- _Task instructions_:
1) Translate this sentence from the forum thread on horse ownership and theft into Spanish: "So the central database for all horses in France has a record of ownership."
2) Please copy the forum thread on horse ownership and theft word for word from "My request is" to "potential thieves off.".

- _Extract provided_:
++++++++

The problem with passports and m/chips is that chips can be dug out (poor horse) and replacement or dup. passports can be applied for.

In France we have a second ownership document which should be kept separate from the passport.  This paper is returned to Haras Nationaux every time a horse is sold.  So the central database for all horses in France has a record of ownership.  This paper is 'proof' of ownership.


----------



## Bettwho (10 September 2010)

squirtlysmum said:



			I am the Crime Reduction Officer for Shepway in Kent and I cover 144 square miles which includes a large rural area.
My request is please report occurances of suspicious incidents and thefts. Many times I find attending premises people have not bothered to report things, if something is reported the police can act, something may be part of a crime trend.
Also mark all your property and where possible make it visible this reduces the resale value and often will put potential thieves off.
Thank you
		
Click to expand...

HI  
NEW to this forum need advice on situation with my sisters horse missing /sold without consent  police not interested.

++++++++

- _Data extracts_:
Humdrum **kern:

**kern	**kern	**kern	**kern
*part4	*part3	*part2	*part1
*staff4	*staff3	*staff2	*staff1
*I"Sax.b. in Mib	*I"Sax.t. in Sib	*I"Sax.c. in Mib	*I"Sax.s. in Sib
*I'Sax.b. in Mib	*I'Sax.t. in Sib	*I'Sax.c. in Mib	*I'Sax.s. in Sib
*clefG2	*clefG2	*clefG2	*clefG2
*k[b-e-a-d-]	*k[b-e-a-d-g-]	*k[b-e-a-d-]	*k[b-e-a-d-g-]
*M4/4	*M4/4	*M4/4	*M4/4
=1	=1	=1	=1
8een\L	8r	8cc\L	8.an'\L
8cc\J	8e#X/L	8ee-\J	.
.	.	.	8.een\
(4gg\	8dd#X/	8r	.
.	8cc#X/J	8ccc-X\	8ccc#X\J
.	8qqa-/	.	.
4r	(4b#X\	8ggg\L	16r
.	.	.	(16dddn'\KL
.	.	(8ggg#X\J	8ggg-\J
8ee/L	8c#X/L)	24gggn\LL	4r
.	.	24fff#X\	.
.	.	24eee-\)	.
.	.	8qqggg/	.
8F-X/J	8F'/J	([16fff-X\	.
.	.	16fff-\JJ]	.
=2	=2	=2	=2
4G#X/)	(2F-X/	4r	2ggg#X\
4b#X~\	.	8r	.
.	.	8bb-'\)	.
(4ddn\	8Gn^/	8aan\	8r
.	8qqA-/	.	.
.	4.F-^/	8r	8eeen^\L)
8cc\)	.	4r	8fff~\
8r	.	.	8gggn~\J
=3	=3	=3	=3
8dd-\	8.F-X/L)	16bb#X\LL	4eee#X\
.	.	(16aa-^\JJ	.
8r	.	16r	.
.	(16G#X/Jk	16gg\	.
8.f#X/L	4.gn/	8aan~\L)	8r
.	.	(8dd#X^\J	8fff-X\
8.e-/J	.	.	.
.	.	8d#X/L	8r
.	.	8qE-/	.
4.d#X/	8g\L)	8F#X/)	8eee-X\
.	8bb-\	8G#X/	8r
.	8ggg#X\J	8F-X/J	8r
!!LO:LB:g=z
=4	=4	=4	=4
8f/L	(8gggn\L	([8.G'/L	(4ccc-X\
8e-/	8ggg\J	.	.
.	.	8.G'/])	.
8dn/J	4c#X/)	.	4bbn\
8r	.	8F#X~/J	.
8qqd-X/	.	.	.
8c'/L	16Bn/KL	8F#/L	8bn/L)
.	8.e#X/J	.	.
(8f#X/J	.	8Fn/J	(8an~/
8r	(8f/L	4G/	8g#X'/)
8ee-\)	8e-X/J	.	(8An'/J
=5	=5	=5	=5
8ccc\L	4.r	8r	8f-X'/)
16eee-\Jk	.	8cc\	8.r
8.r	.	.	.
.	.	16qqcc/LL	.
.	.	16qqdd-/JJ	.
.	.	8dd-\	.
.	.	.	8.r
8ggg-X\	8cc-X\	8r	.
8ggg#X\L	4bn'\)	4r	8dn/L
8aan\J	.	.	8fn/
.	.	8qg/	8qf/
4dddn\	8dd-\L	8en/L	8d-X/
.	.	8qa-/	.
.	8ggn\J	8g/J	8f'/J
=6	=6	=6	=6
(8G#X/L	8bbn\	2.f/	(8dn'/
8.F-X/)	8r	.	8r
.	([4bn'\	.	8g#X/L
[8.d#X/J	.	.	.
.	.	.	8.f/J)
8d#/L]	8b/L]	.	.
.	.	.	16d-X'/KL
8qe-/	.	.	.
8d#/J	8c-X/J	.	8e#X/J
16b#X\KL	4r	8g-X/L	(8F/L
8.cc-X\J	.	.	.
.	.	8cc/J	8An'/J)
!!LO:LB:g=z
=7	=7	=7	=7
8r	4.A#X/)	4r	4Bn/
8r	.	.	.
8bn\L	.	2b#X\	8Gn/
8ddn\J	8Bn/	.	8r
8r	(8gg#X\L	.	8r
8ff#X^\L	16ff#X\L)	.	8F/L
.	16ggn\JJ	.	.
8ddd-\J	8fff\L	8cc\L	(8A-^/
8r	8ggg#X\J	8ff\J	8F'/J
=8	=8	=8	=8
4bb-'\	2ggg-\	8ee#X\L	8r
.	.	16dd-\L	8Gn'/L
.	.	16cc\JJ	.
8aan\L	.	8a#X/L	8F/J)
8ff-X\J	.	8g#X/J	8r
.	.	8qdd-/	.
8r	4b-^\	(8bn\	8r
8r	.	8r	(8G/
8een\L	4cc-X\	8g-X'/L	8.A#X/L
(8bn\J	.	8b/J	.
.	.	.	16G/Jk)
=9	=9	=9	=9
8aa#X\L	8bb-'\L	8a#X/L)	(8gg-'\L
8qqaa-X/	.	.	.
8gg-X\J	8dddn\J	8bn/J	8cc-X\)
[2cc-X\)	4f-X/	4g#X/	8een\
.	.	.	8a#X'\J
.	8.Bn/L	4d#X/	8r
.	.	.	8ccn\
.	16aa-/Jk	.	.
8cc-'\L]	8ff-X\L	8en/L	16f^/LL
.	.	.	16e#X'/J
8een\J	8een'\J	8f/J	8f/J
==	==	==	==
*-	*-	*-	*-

++++++++

- _Answers by task_:
1) Así que la base de datos central de todos los caballos de Francia tiene un registro de la propiedad.

2)
My request is please report occurances of suspicious incidents and thefts. Many times I find attending premises people have not bothered to report things, if something is reported the police can act, something may be part of a crime trend.
Also mark all your property and where possible make it visible this reduces the resale value and often will put potential thieves off.